The experimental investigation of ablation on graphite irradiated by high-intensity pulsed ion beam (HIPIB) were performed in TEMP-6 HIPIB apparatus with the ion energy of 300 keV, the pulse width of 70-80 ns, the ion current density of 200-350 A/cm² and the energy density of 1-12 J/cm² and ETIGO-II apparatus with 1 MeV, 50-60 ns, 1500 A/cm² and ～90 J/cm², respectively. The interaction mechanism between HIPIB and graphite is explored through the thermal-mechanical effect produce by HIPIB irradiation. As confirmed by Raman spectra analysis, formation of diamond-like carbon (DLC) strongly depended on HIPIB parameters. The Raman spectra of the graphite irradiated by HIPIB at the ion current density of 200A/cm² have apparent G peak and D peak at around 1580 cm^-1 and 1334 cm^-1, respectively, similar to that of original graphite.
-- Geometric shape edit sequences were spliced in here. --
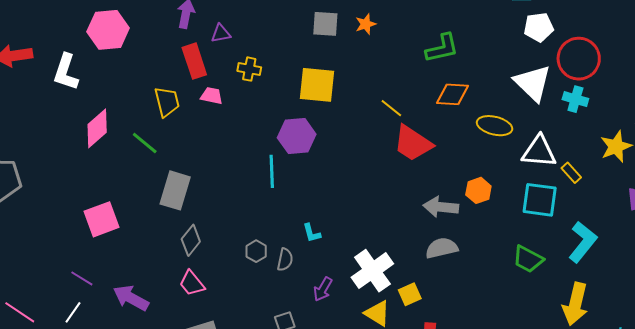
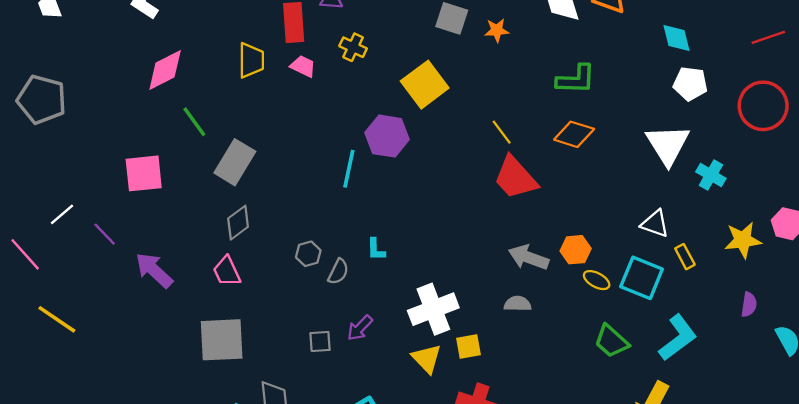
red circle: (579, 59) -> (763, 106), moved
yellow square: (317, 85) -> (425, 85), turned 33
yellow ellipse: (495, 126) -> (597, 280), moved, size x0.7
green line: (145, 143) -> (194, 122), moved
white triangle: (539, 152) -> (655, 224), size x0.7
gray semicircle: (442, 248) -> (518, 304), size x0.7
purple arrow: (323, 289) -> (360, 328), moved
white line: (73, 312) -> (62, 214), moved

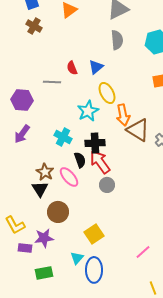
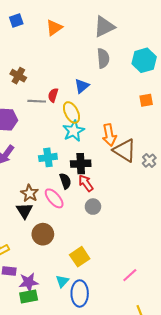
brown cross: (34, 26) -> (18, 76), moved
red semicircle: (72, 68) -> (53, 95), moved, turned 40
yellow ellipse: (107, 93) -> (71, 112), moved
cyan cross: (63, 137) -> (48, 157), turned -36
red arrow: (100, 162) -> (86, 183), size x0.7
purple star: (44, 238) -> (29, 282), moved

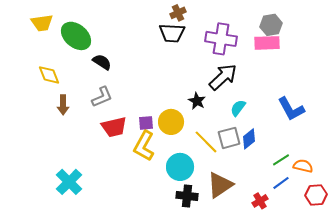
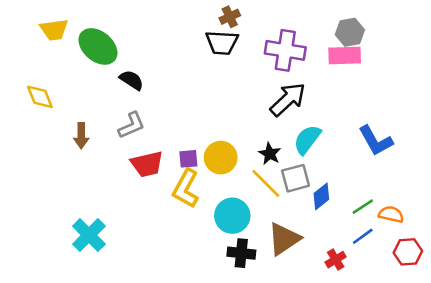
yellow diamond: (49, 75) -> (40, 97), moved
black star: (197, 101) -> (270, 154), moved
cyan semicircle: (238, 108) -> (307, 139), size x1.4
blue diamond: (249, 139) -> (321, 196), moved

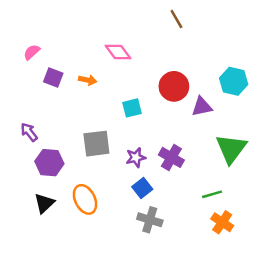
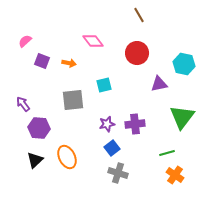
red circle: (174, 86) -> (137, 53), moved
gray square: (96, 144) -> (73, 100), moved
purple cross: (171, 157) -> (135, 124), turned -36

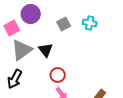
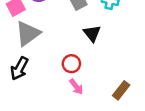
black triangle: (46, 50) -> (92, 33), moved

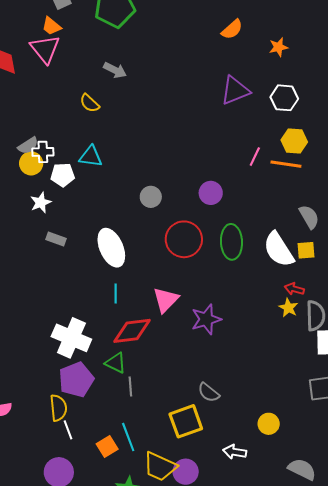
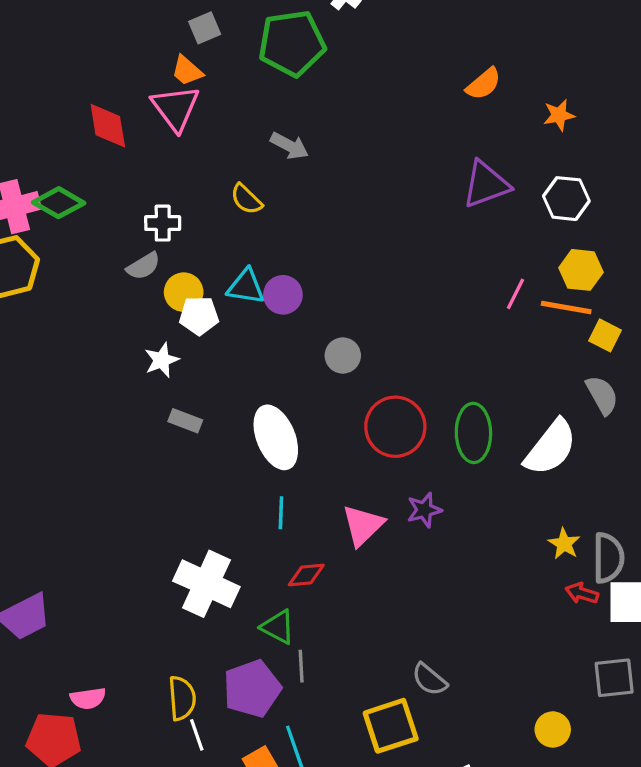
white cross: (43, 152) -> (163, 223), moved
yellow circle: (31, 163) -> (184, 292), moved
purple circle: (211, 193) -> (283, 295), moved
white semicircle: (279, 249) -> (551, 448), turned -111
yellow square: (306, 250) -> (605, 335), moved, turned 30
red arrow: (294, 289) -> (582, 593), moved
purple star: (206, 319) -> (424, 510), moved, size x0.7
red diamond: (132, 331) -> (306, 575), size x0.6
purple pentagon: (76, 380) -> (252, 689), moved
yellow circle: (269, 424) -> (553, 729), moved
Notable changes are found for Raman spectra of graphite irradiated at 350 A/cm². With 1 shot, the spectrum of the irradiated graphite has no obvious changes compared to that of 200A/cm². Increasing the shot number up to 5 shots, the spectra showed a broadened asymmetric peak between 1100 and 1700 cm^-1. It was thus confirmed that diamond-like carbon (DLC) was preferably formed at these conditions. Further increased the ion current density to 1500 A/cm², a spectrum similar to that of 200A/cm² was obtained, which indicated that no DLC formed on the irradiated graphite. At 350 A/cm², the surface presents a trend of densifying with repetitive irradiation up to 5 shots by scanning electron microscope (SEM), correlating to the formation of DLC with a density higher than that of graphite. The ablation process of graphite was modeled by using the established theoretical model of heat transfer during phase transformation in materials irradiated by HIPIB. The calculation showed that the temperature profile in irradiated graphite at 350 A/cm² is almost identical to that at 200 A/cm², showing a deeper heat-affected zone in comparison with that of 1500 A/cm². For instance, the depth heated up to 2000 K is about 4-5 μm for both 200 and 350 A/cm², and only 2 μm for 1500 A/cm². Moreover, the ablation depth per shot is around 0.8 )μm at 350 A/cm , higher than that of 0.4 μm at 200 A/cm² and much...